Somehow I misplaced the photo destination.  Try the above link to see the photos of my ECB vertical barrel smoker.


----------



## branson (Jul 11, 2011)

Thanks for the pics. Looks like I have some work to do...


----------



## flash (Jul 11, 2011)

Totally removed the legs from mine and set it on 3 concrete blocks. Depending on how I position the opening of the 3 blocks, the air flow increases or decrease. More air, higher heat. Easy to get to the fire pan without losing heat in the dome.  Also drilled holes in fire pan and top dome and added vent to release stale smoke. Gotta watch how much charcoal I put in the pan now, cause it can get pretty dang hot if I want it.


----------



## SmokinAl (Jul 11, 2011)

I just love that photo Flash!


----------



## oldsmokeguy (Jul 11, 2011)

The third photo down of the red & black barrel smoker you will see that the smoker is turned upside down.  There is a large air leak that is obvious to the eye.  Fixing that leak was a real challenge even with the tape stove gasket installed.  Spent hours bending the red fire pan into some kind of level surface.  Maybe I should have tried using aluminum foil rolled into a gasket shape, but it would not be easy and you would have to toss it every time the barrel was separated from the fire pan.  I had a great operating smoker when there were no air leaks.  Otherwise, lots of frustration.


----------



## carbon (Jul 17, 2011)

This is how I did my my vent control.  This single control gives me a good working temperature latitude up to 400°F.

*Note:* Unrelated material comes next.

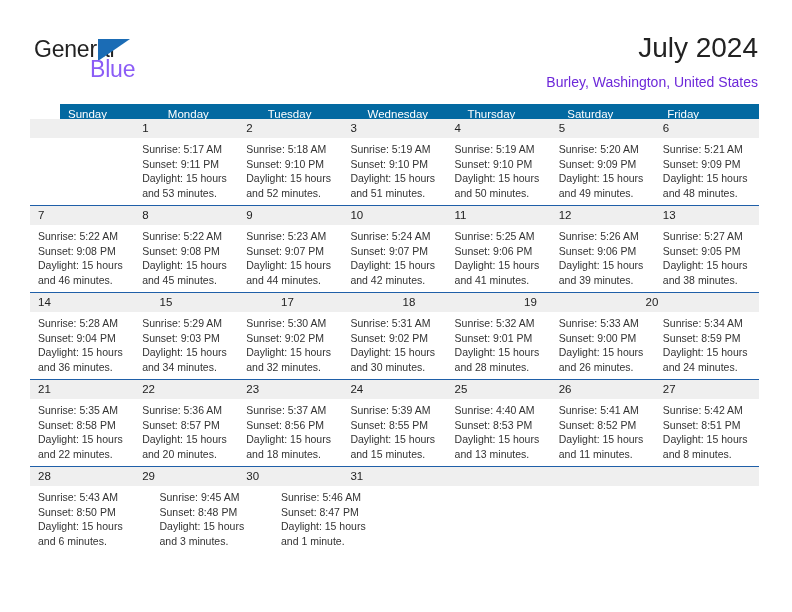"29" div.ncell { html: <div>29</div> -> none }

http://i31.photobucket.com/albums/c362/jojisan/P1060018.jpg

http://i31.photobucket.com/albums/c362/jojisan/P1060011.jpg


----------



## oldsmokeguy (Jul 18, 2011)

Carbon,

   That is an elegant solution.  Very nice.  I hope you have many easy smokes.

I checked the Home Depot and Lowes stores and could not find that Flag Pole base I used on my smoker as an exhaust.  No longer around apparently.   I was nosing around the Ugly Barrel Smokers and was amazed that many people would only need one medium sized ball valve to control the intake.   I would like to know if that would work in the dead of winter.  

And, the thought crossed my feeble mind that using an MES 30 with an added lump charcoal fire assist might make a fabulous smoker.  Of course, I do not have one or I would probably know the answer to that question.  It just seems to me that an insulated cabinet smoker really solves a big heat loss problem.  So, a super small fire with an electric heater would get the best of both worlds.

Want to bet somebody already knows the answer to that question?   I am keeping my eyes open on that one..  But first, I now want to get the ECB Vertical cabinet smoker moded so I can use it.  Right now I am so lazy I can just sit and watch that smoker do absolutely nothing......endlessly it seems.


----------